Memory Clinic, Department of Neurology, Second Faculty of Medicine, Charles University and Motol University Hospital, Prague, 15006, Czech Republic.
Division of Clinical Geriatrics, Centre for Alzheimer Research, Department of Neurobiology, Care Sciences, and Society, Karolinska Institutet, Stockholm, 14183, Sweden.
Alzheimers Res Ther. 2024 Jul 5;16(1):153. doi: 10.1186/s13195-024-01517-5.
Alzheimer's disease (AD) is a progressive neurodegenerative disorder where pathophysiological changes begin decades before the onset of clinical symptoms. Analysis of brain atrophy patterns using structural MRI and multivariate data analysis are an effective tool in identifying patients with subjective cognitive decline (SCD) at higher risk of progression to AD dementia. Atrophy patterns obtained from models trained to classify advanced AD versus normal subjects, may not be optimal for subjects at an early stage, like SCD. In this study, we compared the accuracy of the SCD progression prediction using the 'severity index' generated using a standard classification model trained on patients with AD dementia versus a new model trained on β-amyloid (Aβ) positive patients with amnestic mild cognitive impairment (aMCI).
We used structural MRI data of 504 patients from the Swedish BioFINDER-1 study cohort (cognitively normal (CN), Aβ-negative = 220; SCD, Aβ positive and negative = 139; aMCI, Aβ-positive = 106; AD dementia = 39). We applied multivariate data analysis to create two predictive models trained to discriminate CN individuals from either individuals with Aβ positive aMCI or AD dementia. Models were applied to individuals with SCD to classify their atrophy patterns as either high-risk "disease-like" or low-risk "CN-like". Clinical trajectory and model accuracy were evaluated using 8 years of longitudinal data.
In predicting progression from SCD to MCI or dementia, the standard, dementia-based model, reached 100% specificity but only 10.6% sensitivity, while the new, aMCI-based model, reached 72.3% sensitivity and 60.9% specificity. The aMCI-based model was superior in predicting progression from SCD to MCI or dementia, reaching a higher receiver operating characteristic area under curve (AUC = 0.72; P = 0.037) in comparison with the dementia-based model (AUC = 0.57).
When predicting conversion from SCD to MCI or dementia using structural MRI data, prediction models based on individuals with milder levels of atrophy (i.e. aMCI) may offer superior clinical value compared to standard dementia-based models.

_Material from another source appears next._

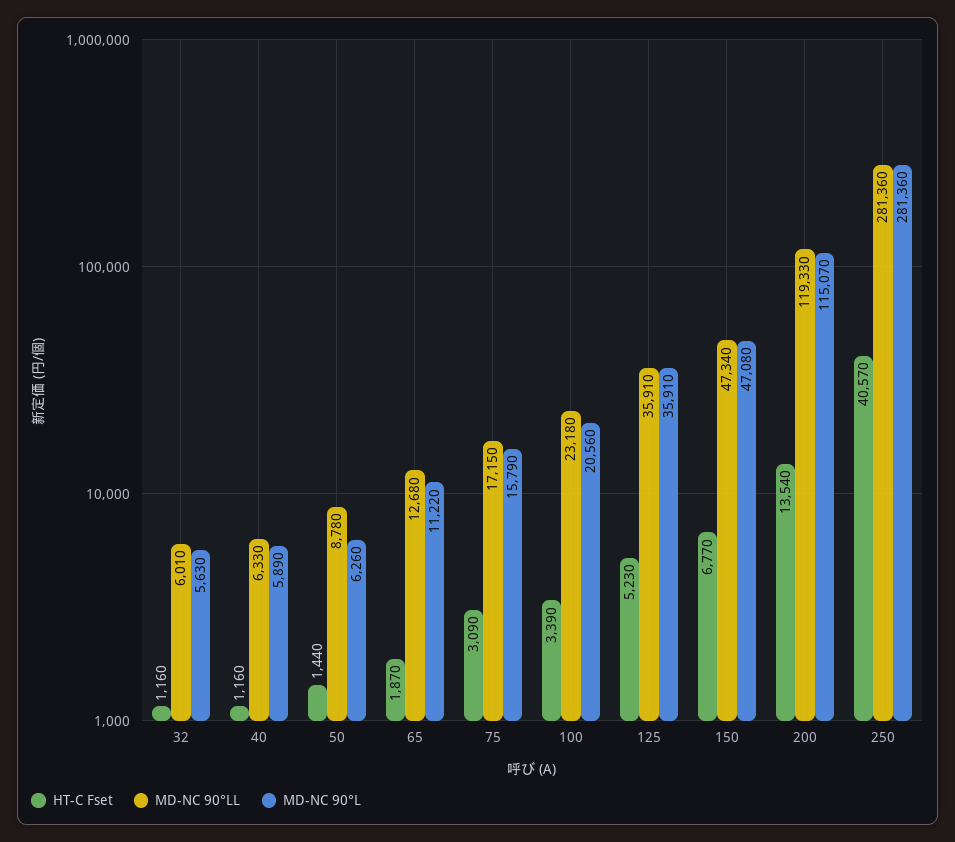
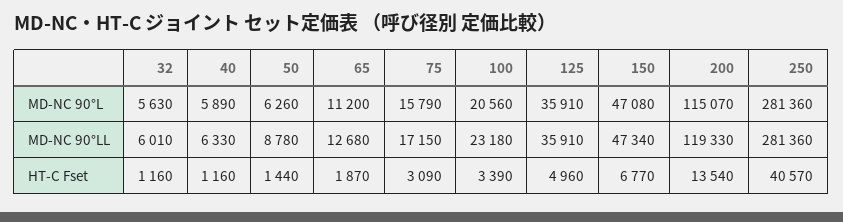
MD-NC 90°L, 65: 11220 -> 11200
HT-C Fset, 125: 5230 -> 4960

阿尔茨海默病(AD)是一种进行性神经退行性疾病,其病理生理变化在临床症状出现前几十年就开始了。使用结构 MRI 和多变量数据分析来分析脑萎缩模式是识别有主观认知下降(SCD)风险更高的患者进展为 AD 痴呆的有效工具。从针对 AD 痴呆与正常受试者进行分类的模型中获得的萎缩模式,可能并不适合处于早期阶段的患者,如 SCD。在这项研究中,我们比较了使用基于 AD 痴呆患者训练的标准分类模型生成的“严重程度指数”和基于β-淀粉样蛋白(Aβ)阳性遗忘型轻度认知障碍(aMCI)患者训练的新模型对 SCD 进展预测的准确性。
我们使用了瑞典 BioFINDER-1 研究队列的 504 名患者的结构 MRI 数据(认知正常(CN),Aβ 阴性=220;SCD,Aβ 阳性和阴性=139;aMCI,Aβ 阳性=106;AD 痴呆=39)。我们应用多变量数据分析创建了两个预测模型,用于区分 CN 个体与 Aβ 阳性 aMCI 或 AD 痴呆患者。将模型应用于 SCD 个体,将其萎缩模式分类为高风险“疾病样”或低风险“CN 样”。使用 8 年的纵向数据评估临床轨迹和模型准确性。
在预测 SCD 向 MCI 或痴呆进展方面,基于痴呆的标准模型达到了 100%的特异性,但只有 10.6%的敏感性,而基于 aMCI 的新模型达到了 72.3%的敏感性和 60.9%的特异性。基于 aMCI 的模型在预测 SCD 向 MCI 或痴呆进展方面表现更优,与基于痴呆的模型相比,其获得的更高的接收器工作特征曲线下面积(AUC=0.72;P=0.037)。
使用结构 MRI 数据预测 SCD 向 MCI 或痴呆的转化时,基于较轻萎缩程度的个体(即 aMCI)的预测模型可能比基于痴呆的标准模型具有更高的临床价值。